Stone houses need very, very strong stone lintels to prop up the house.

So that meant that my life has been one of great discombobulation.

Especially as I thought that just flinging the contents of my office (reader, there was a lot of paperwork and a life of film script stuff) into the guesthouse and shutting the door would be a great idea.

But no. We had the lovely surprise of friends coming to stay this week. Which meant a bit of deft hiding of one’s writing life in piles behind decorative screens. And files. Files and files of admin from 15 years of detailed farm life and building work and bills.

I had this absurd idea that I would have time to sit and sift.

No. And I will not mention the hours and hours and hours of my life spent up in the attic trying to find originals and then run new co-axial cables through the house.

This is the crawl space where I had to work. No one else could fit under the beams.

The pine Martens were furious at the disruption.

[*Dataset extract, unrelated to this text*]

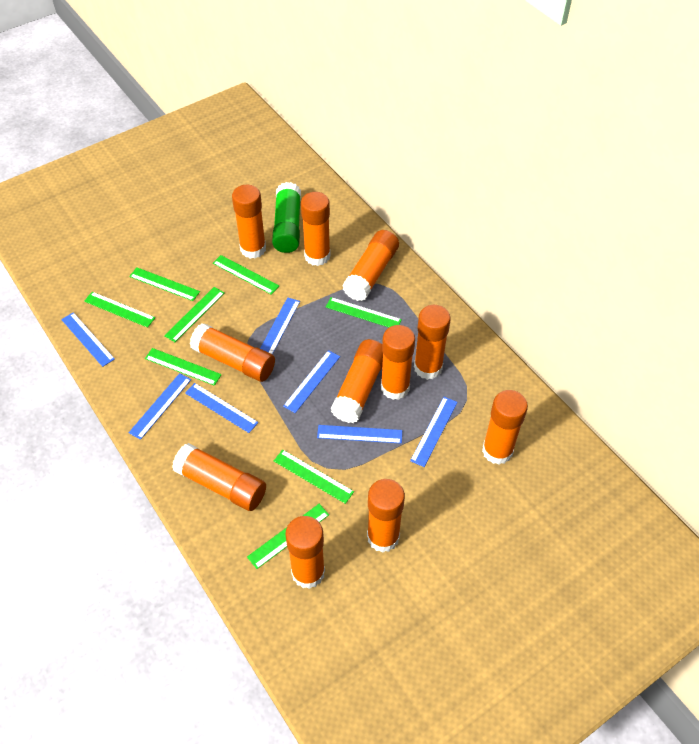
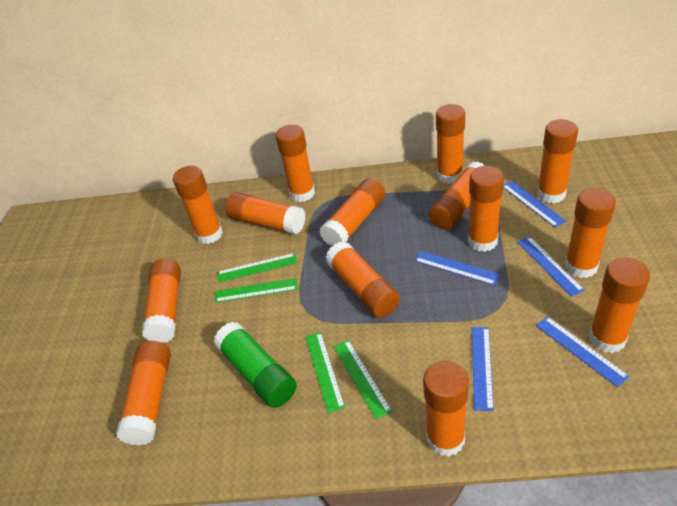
blue ruler: 7 -> 5
green ruler: 8 -> 4
orange glue stick: 11 -> 14

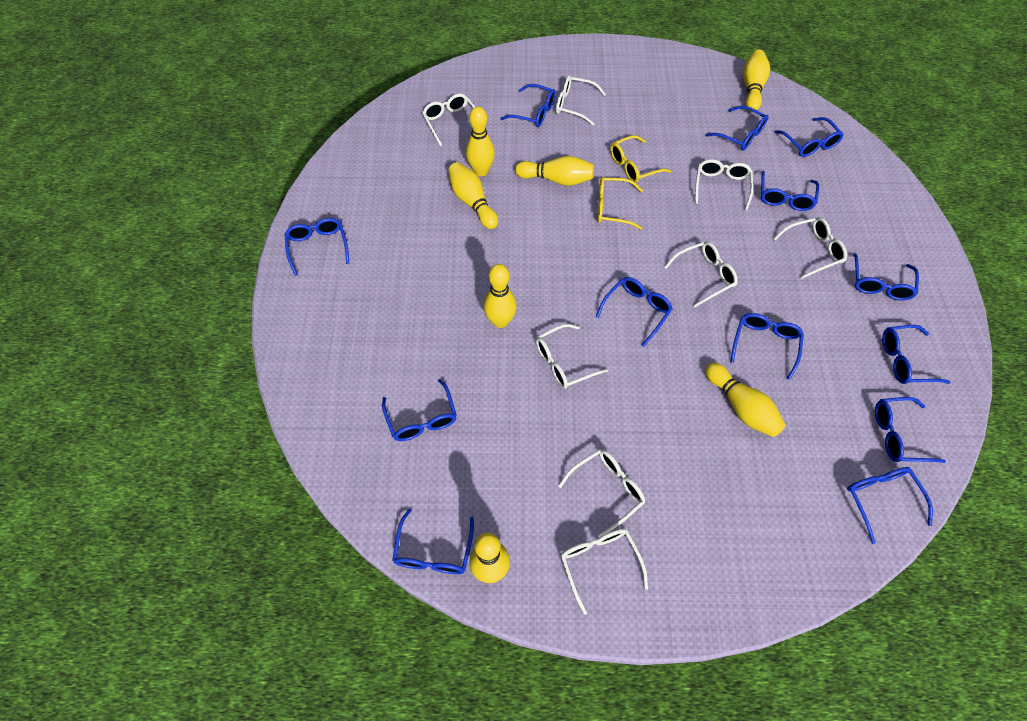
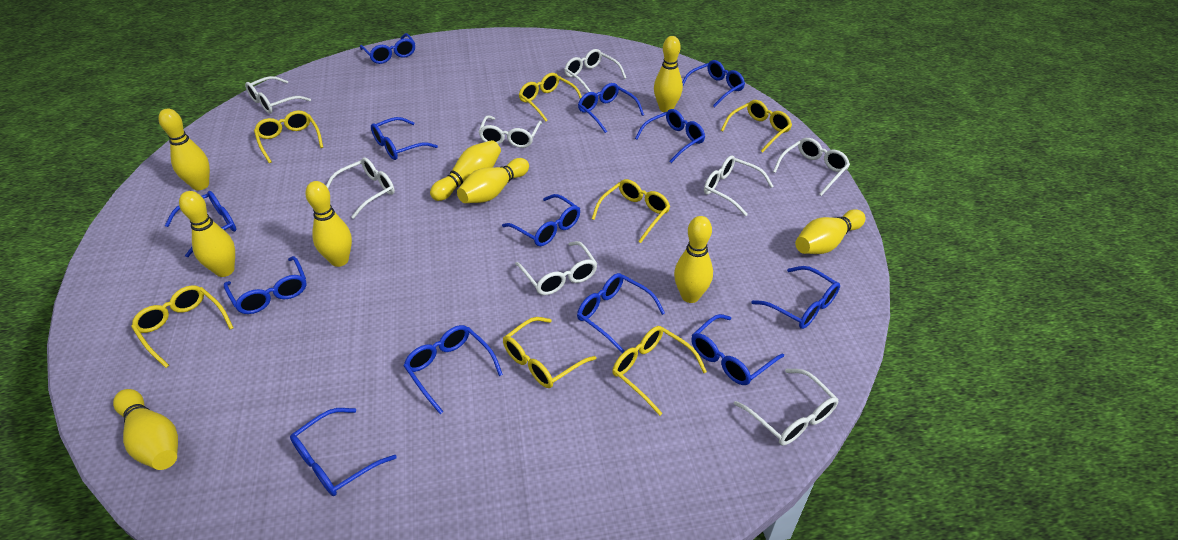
yellow bowling pin: 7 -> 9
yellow glasses: 2 -> 7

Dismantling of a satellite dish to make way for the window (I’m boring myself with the tedium of the life I have been leading this past fortnight) meant I had to find ways to rewire. And the dish is 25 metres from the TV. Via one office, one kitchen, one living room and finally one hallway.

And that was as far as I wrote before even more things happened.

House guests, visiting a neighbour who took a fall off a stone wall and broke her elbow, building work, biblical storms, insurance claims, racing to the saw mill owners’s chateau to pay his bill and find the scarce wood for the deck…we are in a building supply shortage right now.

Luckily Laurent’s mill and forest is just up the road.

The best bit of my week was the walk in the rain through his forest knowing he was cutting the wood to make the lower deck for the woodstore.

Who on earth thought a car could be struck by lightning? Well it can if you park it next to a scaffolding tower and two metal ladders and the lightning hits and then ricochets under the chassis and blows out the electrics.

Ho hum. Cue hours and hours of admin. Life admin.

And not getting time to spend in my garden – apart from darting down twice daily to pick raspberries, beans, and flowers.

And cuddle the cat.

She has a new cashmere (old moth eaten cardie) lined box to snooze in.

So let me end with some bloom news.

Despite this absurd amount of rain two weekends in a row some of the dahlias have not succumbed.

And this beautiful cafe au lait is valiantly trying to show off. It’s not an easy flower. I think I have had four blooms on it all season.

While the less showy ones to the left and right are throwing out worthy and reliable blooms non-stop.

They have been battered and bent by the rain.

So the bouquets are in small vases.

I leave you with this.

The view from my future terrace is glorious. One day, one day I will step through my office, open the French windows and walk out onto a little deck.